> DOCUMENT PASSAGE
Actress, singer. Born Maria Magdalene Dietrich on December 27, 1901, in Berlin, Germany. One of the most glamorous leading ladies of the 1930s and 1940s, Marlene Dietrich is remembered for her smoldering sex appeal, distinctive voice, and unusual personal style. Her police officer father died when she was young, and her mother later married Edouard von Losch, a cavalry officer. Growing up, Dietrich studied French and English at her private school. She also took violin lessons with the hopes of becoming a concert pianist.

While in her late teens, Dietrich gave up music to explore acting. She attended Max Reinhardt’s drama school and soon started to land small parts on stage and in German films. Because of her family’s disapproval of her career choice, Dietrich chose to use a combination of her first and middle name professionally.

In 1923, Dietrich married Rudolf Sieber, a film professional who helped her land a part in Tragedy of Love (1923). The couple welcomed their only child, Maria, the following year. They later separated, but never divorced.

> MATERIAL SHOWN
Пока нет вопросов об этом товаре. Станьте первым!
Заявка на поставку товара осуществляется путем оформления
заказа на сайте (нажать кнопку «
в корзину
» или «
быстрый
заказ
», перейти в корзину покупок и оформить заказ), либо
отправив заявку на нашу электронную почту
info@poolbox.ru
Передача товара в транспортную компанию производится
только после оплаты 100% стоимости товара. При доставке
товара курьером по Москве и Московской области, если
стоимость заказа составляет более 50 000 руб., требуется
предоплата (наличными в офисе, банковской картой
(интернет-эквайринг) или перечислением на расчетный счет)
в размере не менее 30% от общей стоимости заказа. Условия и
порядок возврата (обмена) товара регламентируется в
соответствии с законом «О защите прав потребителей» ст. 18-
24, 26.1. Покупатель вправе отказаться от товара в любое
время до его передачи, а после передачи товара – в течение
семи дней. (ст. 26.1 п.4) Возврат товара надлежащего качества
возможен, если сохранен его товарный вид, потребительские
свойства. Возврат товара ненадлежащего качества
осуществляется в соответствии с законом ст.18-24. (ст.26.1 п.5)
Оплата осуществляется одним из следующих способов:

> REQUEST
Please set down the Marlene Dietrich biography again word for word, from its first sentence through its last.

> EXERCISE SOLUTION
Actress, singer. Born Maria Magdalene Dietrich on December 27, 1901, in Berlin, Germany. One of the most glamorous leading ladies of the 1930s and 1940s, Marlene Dietrich is remembered for her smoldering sex appeal, distinctive voice, and unusual personal style. Her police officer father died when she was young, and her mother later married Edouard von Losch, a cavalry officer. Growing up, Dietrich studied French and English at her private school. She also took violin lessons with the hopes of becoming a concert pianist.

While in her late teens, Dietrich gave up music to explore acting. She attended Max Reinhardt’s drama school and soon started to land small parts on stage and in German films. Because of her family’s disapproval of her career choice, Dietrich chose to use a combination of her first and middle name professionally.

In 1923, Dietrich married Rudolf Sieber, a film professional who helped her land a part in Tragedy of Love (1923). The couple welcomed their only child, Maria, the following year. They later separated, but never divorced.